ACSI Decline Halts, But No Gains Seen
The decline of overall customer satisfaction in the United States halted in the second quarter of this year, according to the American Customer Satisfaction Index (ACSI), but it hasn't risen either.
The ACSI held steady at its 15-year low of 73.6 out of 100. Those responsible for creating the index are uncertain whether the halt is temporary, but indicated that some signs suggest that customer satisfaction might continue to drop.
While COVID-19 might have played a role, the ACSI collapse began in 2018 before the pandemic began. Before COVID, it was also followed by weaker consumer spending and slower growth of the gross domestic product, two indicators of where the ACSI is headed.
Consumer spending and GDP growth have rebounded, but not customer satisfaction.
The relationship between customer satisfaction and household spending has been disrupted because the pandemic led to high pent-up consumer demand. Many consumers also had the means to spend.
"Economic growth in an advanced economy is highly dependent on consumer spending," explained Claes Fornell, founder of the ACSI and a retired porofessor of business administration at the University of Michigan. "In the U.S., consumers account for about 70 percent of GDP. There are two requirements for consumer spending growth: willingness to spend and ability to spend. At this point, households are eager to spend, almost no matter what. It is more of a reaction to the impositions caused by COVID than a search for specific consumption gratification."
And now that inflation is rising sharply, prices have increased overall and, in some markets, by quite a bit. That inflation might damper customer satisfaction to some degree, but the ACSI authors point out that the declines in consumer satisfaction preceded the rising prices.
Increasing productivity in the service sector might also have contributed to lower customer satisfaction, coupled with the fact that some service sectors have difficulty filling jobs. When companies have to serve more customers with fewer people, labor productivity increases but service quality usually suffers, the authors explain.

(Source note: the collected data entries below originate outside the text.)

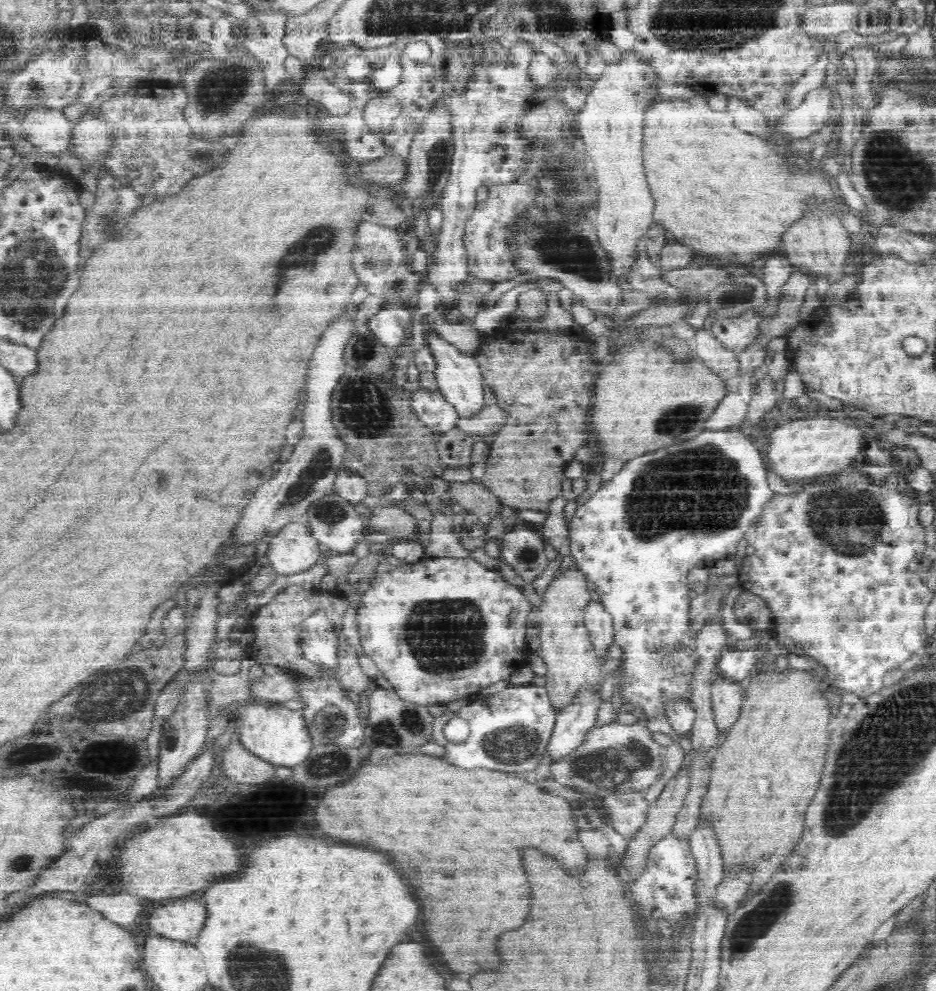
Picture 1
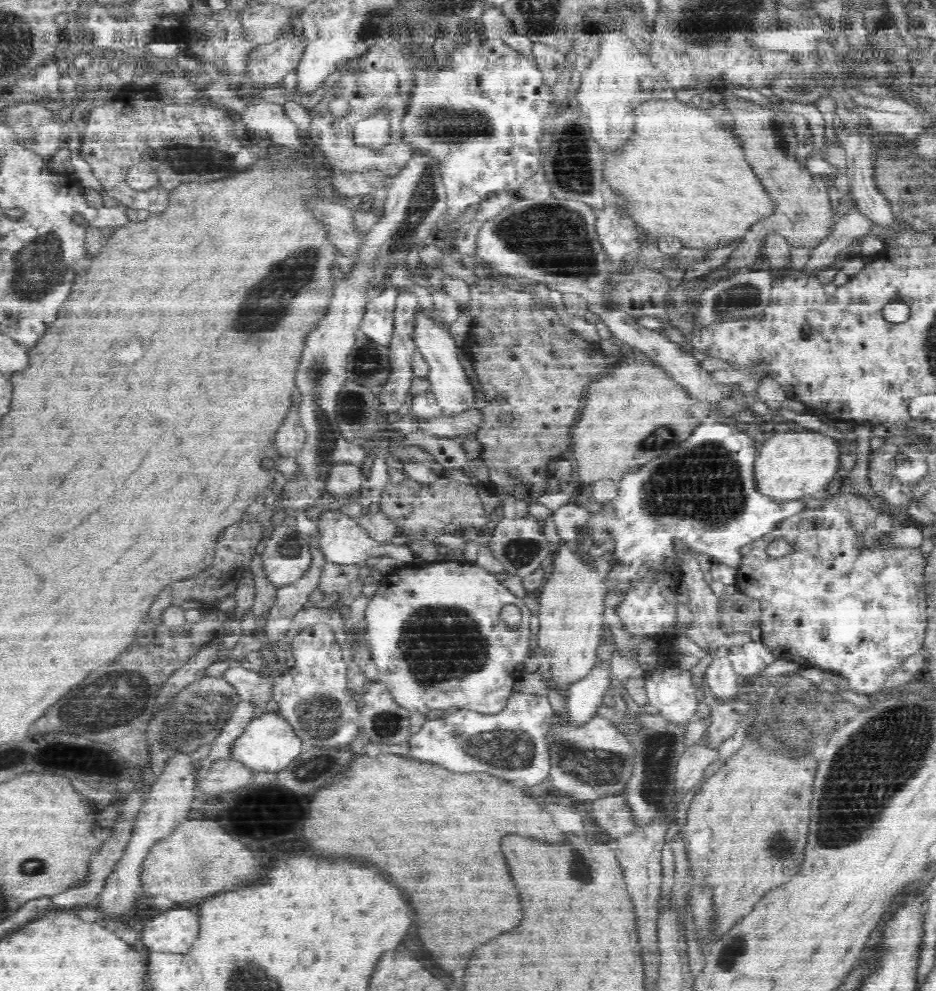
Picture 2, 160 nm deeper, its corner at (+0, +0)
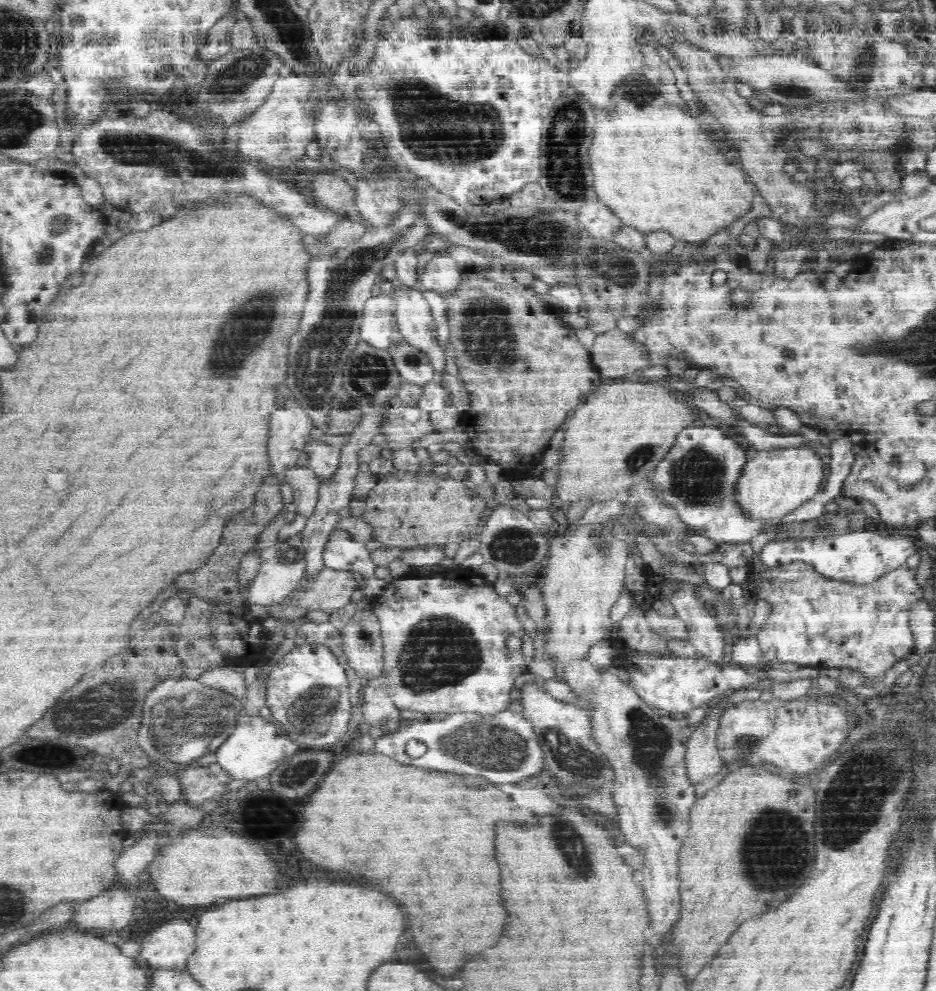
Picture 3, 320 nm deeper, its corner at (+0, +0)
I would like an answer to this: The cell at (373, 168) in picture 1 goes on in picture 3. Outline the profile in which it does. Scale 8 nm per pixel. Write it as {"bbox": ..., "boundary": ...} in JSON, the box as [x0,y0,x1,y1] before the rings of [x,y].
{"bbox":[311,171,357,211],"boundary":[[[322,171],[311,186],[311,196],[319,206],[327,206],[341,211],[354,209],[357,192],[352,184],[335,173]]]}

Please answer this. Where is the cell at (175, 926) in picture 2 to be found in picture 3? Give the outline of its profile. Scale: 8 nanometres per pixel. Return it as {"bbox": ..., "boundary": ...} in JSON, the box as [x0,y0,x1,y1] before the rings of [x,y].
{"bbox":[140,918,196,968],"boundary":[[[172,918],[160,926],[154,926],[141,942],[140,956],[148,960],[152,968],[156,966],[186,966],[188,956],[196,948],[196,928],[186,918]]]}

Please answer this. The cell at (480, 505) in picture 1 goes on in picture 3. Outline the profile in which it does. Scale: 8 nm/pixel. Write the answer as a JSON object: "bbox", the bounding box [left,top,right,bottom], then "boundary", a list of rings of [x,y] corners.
{"bbox":[361,470,487,548],"boundary":[[[392,470],[387,477],[379,477],[376,487],[368,494],[361,518],[374,526],[374,536],[385,547],[415,548],[439,541],[457,542],[477,537],[477,526],[487,516],[484,498],[479,498],[467,482],[426,473]]]}

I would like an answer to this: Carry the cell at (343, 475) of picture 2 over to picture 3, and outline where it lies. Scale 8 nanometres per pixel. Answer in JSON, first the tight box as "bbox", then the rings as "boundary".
{"bbox":[304,440,340,484],"boundary":[[[313,440],[311,443],[307,442],[304,450],[309,454],[308,465],[322,484],[332,482],[340,468],[340,449],[320,440]]]}

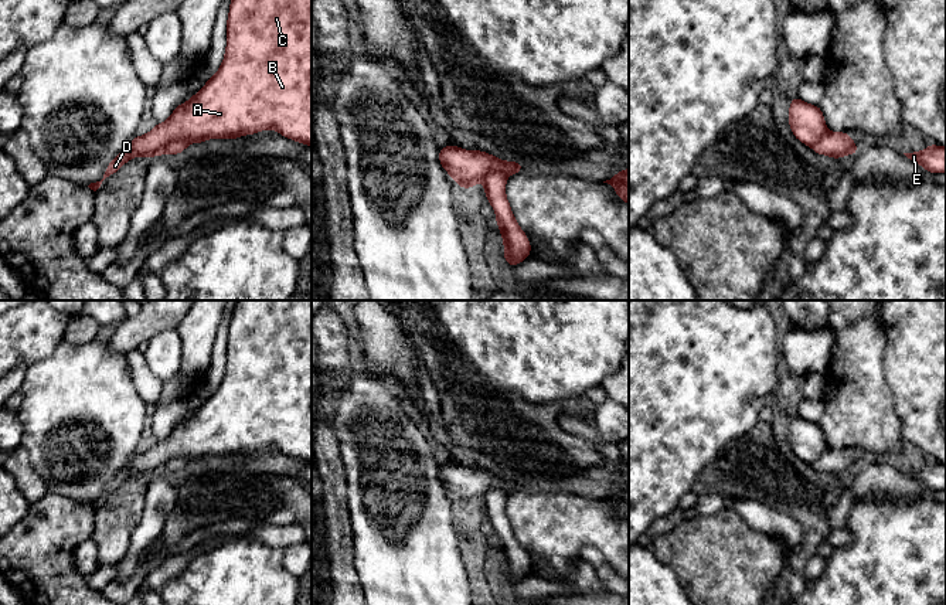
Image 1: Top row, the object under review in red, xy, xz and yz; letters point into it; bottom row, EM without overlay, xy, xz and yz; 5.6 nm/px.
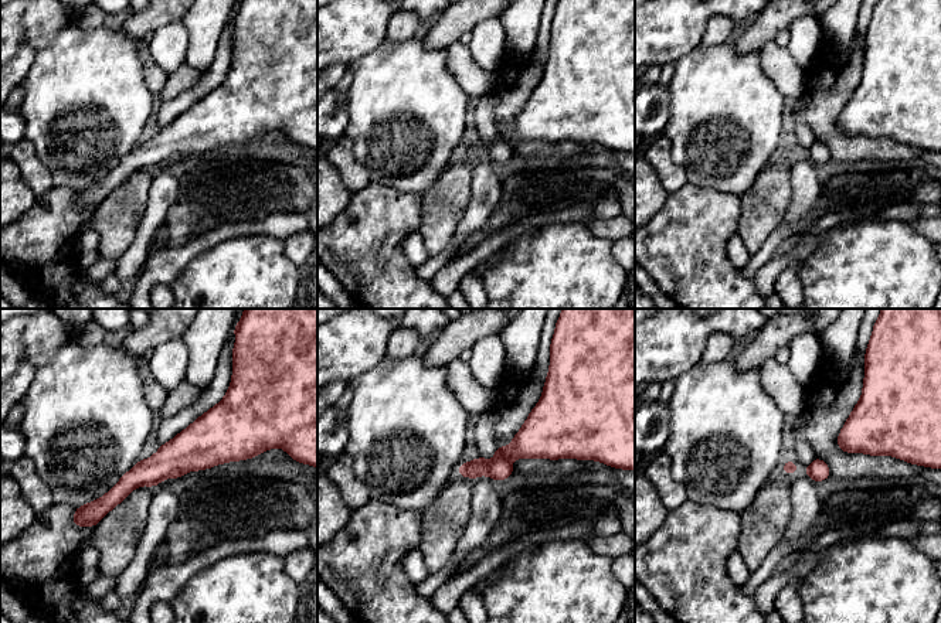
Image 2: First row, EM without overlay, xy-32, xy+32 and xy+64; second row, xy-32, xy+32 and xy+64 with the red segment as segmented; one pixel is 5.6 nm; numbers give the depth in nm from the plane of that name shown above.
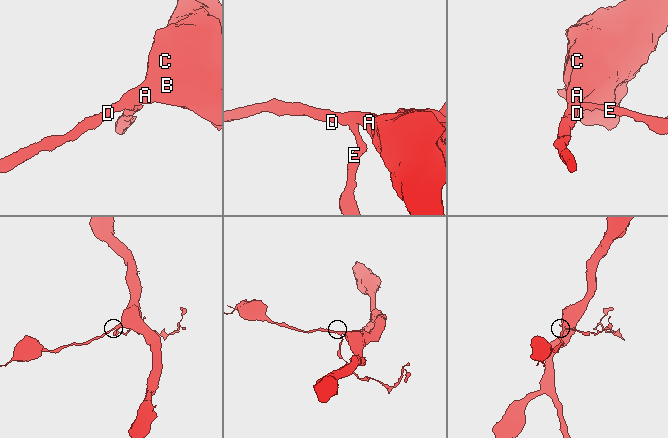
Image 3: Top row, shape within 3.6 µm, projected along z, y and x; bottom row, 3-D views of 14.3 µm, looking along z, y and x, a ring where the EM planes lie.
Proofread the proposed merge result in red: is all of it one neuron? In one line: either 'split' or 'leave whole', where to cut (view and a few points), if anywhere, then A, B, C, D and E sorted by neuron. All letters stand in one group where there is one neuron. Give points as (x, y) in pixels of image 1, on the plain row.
split | xy (187, 459), (173, 458), (163, 471) | A B C D / E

ACSI's authors also blame how well businesses manage the shopping, buying, and consumption experience of their customers, pointing out that many need to improve their analysis of customer data. Most of that analysis is descriptive as opposed to prescriptive. Data are noisy, patterns are mistaken for causal relationships, and performance metrics often lack relevance, they said.
But this is in the short term, visible in the stock returns of companies with high ACSI scores. While the returns are still high, they are not much higher than the market. This is unusual, the authors maintain, because stock returns for companies with highly satisfied customers are usually significantly higher than the market.
"Long term, this will go back to normal," Fornell concludes. "Customer satisfaction will again become critical. Satisfied customers will come back. Dissatisfied customers will not. Companies with more of the former will do better."